OA rejected for quality framework in 2008/9

Osteoarthritis (OA) has been rejected as a potential quality framework indicator for 2008/9, according to the Primary Care Rheumatology Society (PCRS).

Dr Adam Bajkowski, chairman of the PCRS and a GP in Wigan, told GP he received a letter rejecting the PCRS submission last month.

Professor Helen Lester, who heads the quality framework review team, wrote to Dr Bajkowski saying that it was decided that ‘other areas within primary care were of a higher priority within the context of the quality framework either in terms of prevalence, morbidity/mortality, responsibility for delivery within primary care or practical implementation within primary care computer systems’.

More than 150 submissions have been made to the quality framework review board this year, she added. Those who put forward proposals that are still being considered are being invited to give oral evidence to the  board in a second round of the review process.

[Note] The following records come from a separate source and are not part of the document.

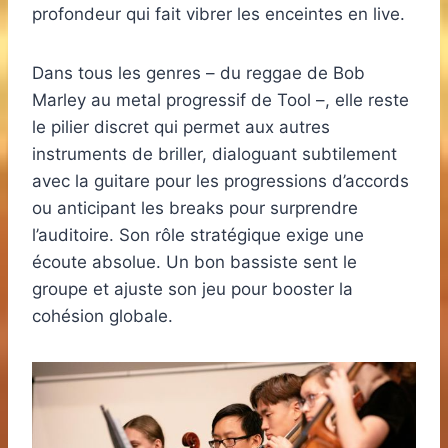
profondeur qui fait vibrer les enceintes en live.
Dans tous les genres – du reggae de Bob
Marley au metal progressif de Tool –, elle reste
le pilier discret qui permet aux autres
instruments de briller, dialoguant subtilement
avec la guitare pour les progressions d’accords
ou anticipant les breaks pour surprendre
l’auditoire. Son rôle stratégique exige une
écoute absolue. Un bon bassiste sent le
groupe et ajuste son jeu pour booster la
cohésion globale.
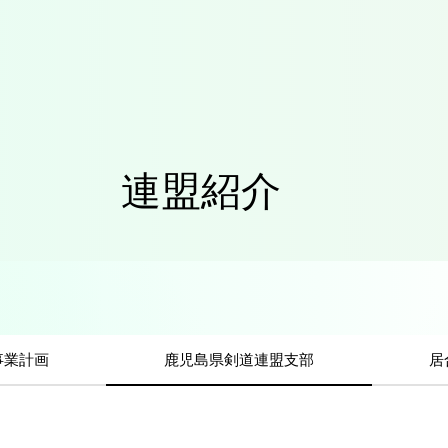
連盟紹介
事業計画
鹿児島県剣道連盟支部
居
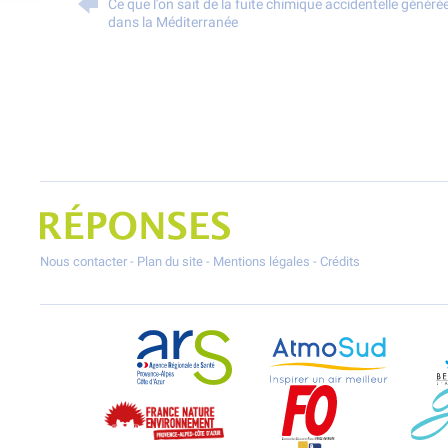
Ce que l'on sait de la fuite chimique accidentelle géné
dans la Méditerranée
Projet Réponses - Réduire les POllutioNs en Santé Environnement
Nous contacter
-
Plan du site
-
Mentions légales
-
Crédits
ARS Paca
AtmoSud
France Nature Environnement PACA
Force Ouvrière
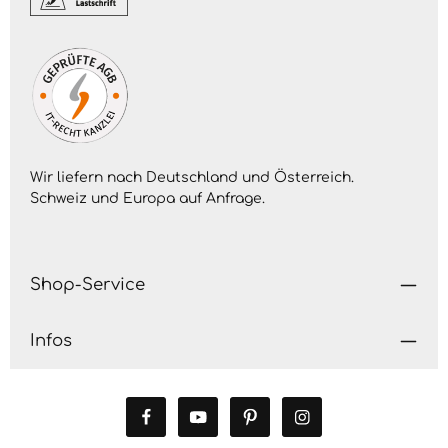
Wir liefern nach Deutschland und Österreich.
Schweiz und Europa auf
Anfrage
.
Shop-Service
Infos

The PCRS had wanted annual reviews of patients with osteoarthritis of the knee and hip to be included in the framework.

GPs could have been awarded points for recording BMI, helping weight loss, exercise referrals and, for patients taking NSAIDs, BP and renal checks.

These interventions would help prevent ‘wear and tear’ damage, thereby reducing costs associated with joint replacement, according to the PCRS.

Dr Bajkowski said: ‘We are disappointed it has not gone in and there are a lot of arthritis patients who will be disappointed.’

But he was later told that the rejection was for none of the reasons outlined in the letter.

‘The people involved said it hasn’t been rejected, but regarding prioritisation, it’s not what the DoH wants,’ he claimed.

It is the second time the PCRS has put forward a submission for OA to be included in the quality framework. Dr Bajkowski thought there might be a limit on how much musculoskeletal work can be put in the framework. The National Osteoporosis Society confirmed it is through to the next round and will supply oral evidence in June.

‘I am sure there are more than just clinical issues at stake here in the framework,’ he added.